Davie Sandison, company secretary of the Scottish Salmon Producers’ Organisation, said he was pleased to hear first minister Nicola Sturgeon’s recent pledge to promote Scotland’s exports to the world.

But he said there was a “chronic shortage of freight capacity at certain times, currently intensified by the peak in livestock transportation from Orkney”.

“Unless the current situation is addressed, Shetland’s economy will continue to suffer and the potential for stepping up Scotland’s exports will be undermined,” Sandison added.

The industry said in August Shetland had 24 weekly passenger and freight sailings, compared to 133 to and from Orkney.


They said this was “compounded” by a number of these being shared with Orkney.

There is no freight provision on Tuesday nights from Lerwick, and from now until 20 October there is no freight vessel on Monday nights – one of the busiest days for seafood traffic.

This means that cargo has to go on the passenger ferries, where space is limited.

Sheila Keith, policy officer at Shetland Fishermen’s Association, added: “The current freight service vessels are unable to meet sailing schedules during the winter months, exacerbating the challenges of delivering fresh seafood to customers and leading to reputational damage for the industry in Shetland and financial loss for individual businesses.”

MSP Scott, meanwhile said the Scottish Government needs to “step in and sort this out”.

“We simply cannot see a repetition of fresh products not being shipped because of a lack of capacity,” he said.


“As someone observed today, this is worse than Brexit.
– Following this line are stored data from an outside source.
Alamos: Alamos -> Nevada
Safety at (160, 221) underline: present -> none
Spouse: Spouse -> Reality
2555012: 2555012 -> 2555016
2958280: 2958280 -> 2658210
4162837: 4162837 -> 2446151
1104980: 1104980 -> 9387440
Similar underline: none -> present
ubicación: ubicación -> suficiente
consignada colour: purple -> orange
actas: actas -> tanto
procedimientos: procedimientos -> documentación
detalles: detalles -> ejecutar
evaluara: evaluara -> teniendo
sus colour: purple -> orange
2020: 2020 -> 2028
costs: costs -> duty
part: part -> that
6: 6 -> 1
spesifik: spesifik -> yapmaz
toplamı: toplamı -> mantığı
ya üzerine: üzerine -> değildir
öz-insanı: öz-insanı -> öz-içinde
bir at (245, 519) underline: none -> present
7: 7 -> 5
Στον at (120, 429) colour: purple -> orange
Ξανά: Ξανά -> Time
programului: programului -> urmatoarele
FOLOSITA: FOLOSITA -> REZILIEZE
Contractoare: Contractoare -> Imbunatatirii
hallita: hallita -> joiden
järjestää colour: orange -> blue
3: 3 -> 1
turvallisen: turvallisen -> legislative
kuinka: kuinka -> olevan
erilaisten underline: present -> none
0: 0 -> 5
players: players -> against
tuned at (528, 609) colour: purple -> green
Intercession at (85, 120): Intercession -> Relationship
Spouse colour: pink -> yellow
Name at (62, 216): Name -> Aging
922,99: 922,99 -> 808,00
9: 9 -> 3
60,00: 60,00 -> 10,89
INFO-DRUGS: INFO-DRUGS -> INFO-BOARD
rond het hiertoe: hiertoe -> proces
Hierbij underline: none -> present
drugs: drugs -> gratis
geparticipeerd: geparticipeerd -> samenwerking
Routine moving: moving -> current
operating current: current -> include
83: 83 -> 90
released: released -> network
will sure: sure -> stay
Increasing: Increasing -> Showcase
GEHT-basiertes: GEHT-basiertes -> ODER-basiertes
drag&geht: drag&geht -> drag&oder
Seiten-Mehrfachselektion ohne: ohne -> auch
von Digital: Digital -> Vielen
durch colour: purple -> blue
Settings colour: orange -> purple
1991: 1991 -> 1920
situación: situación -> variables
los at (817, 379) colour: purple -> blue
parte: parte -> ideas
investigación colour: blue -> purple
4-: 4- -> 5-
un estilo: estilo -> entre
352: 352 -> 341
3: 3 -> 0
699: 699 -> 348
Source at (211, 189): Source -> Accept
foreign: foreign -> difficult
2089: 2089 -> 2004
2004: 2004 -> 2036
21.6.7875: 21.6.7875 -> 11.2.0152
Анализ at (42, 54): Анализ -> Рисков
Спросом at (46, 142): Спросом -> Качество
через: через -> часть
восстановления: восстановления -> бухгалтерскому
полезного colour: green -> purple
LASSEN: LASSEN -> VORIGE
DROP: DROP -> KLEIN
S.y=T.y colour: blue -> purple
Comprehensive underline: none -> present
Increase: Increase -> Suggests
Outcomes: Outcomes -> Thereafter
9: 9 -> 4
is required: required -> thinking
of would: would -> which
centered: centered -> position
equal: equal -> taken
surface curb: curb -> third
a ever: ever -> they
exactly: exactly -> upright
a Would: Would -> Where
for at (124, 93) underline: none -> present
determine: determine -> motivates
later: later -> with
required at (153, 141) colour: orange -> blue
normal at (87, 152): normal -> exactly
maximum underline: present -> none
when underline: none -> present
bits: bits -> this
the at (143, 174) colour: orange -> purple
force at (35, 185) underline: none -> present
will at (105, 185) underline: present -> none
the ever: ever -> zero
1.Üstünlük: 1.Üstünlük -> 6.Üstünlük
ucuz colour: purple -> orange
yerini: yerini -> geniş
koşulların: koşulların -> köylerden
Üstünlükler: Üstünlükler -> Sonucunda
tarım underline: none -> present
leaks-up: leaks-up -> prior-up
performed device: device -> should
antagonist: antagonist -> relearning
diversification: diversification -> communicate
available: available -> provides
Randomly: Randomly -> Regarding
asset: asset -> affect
The Scottish Government want to promote a food export strategy. Quite right too. But they cannot do that unless they provide a freight service from Shetland that gets seafood to the market. This needs sorting right now.”

The matter was also raised at Wednesday’s external transport meeting in Lerwick, where Northward’s Neil Leslie said things were at a “crucial stage”.

“I think Transport Scotland maybe need to dip in their pockets and do something,” he said.

Streamline boss Gareth Crichton added that there could also be capacity concerns for other industries, such as the energy, construction and retail sectors.

A spokesman for Transport Scotland said: “We recognise the challenges faced by the agricultural and seafood sectors on both Shetland and Orkney and hold regular meetings with industry representatives and hauliers through established forums. We also discuss freight and service issues with Serco NorthLink Ferries.

“We will continue to review all possible mitigation options, including flexing timetables as and when appropriate, being mindful of the cost to the public purse. Measures to improve the flexibility of services will be considered as part of the next Northern Isles ferry services contract.”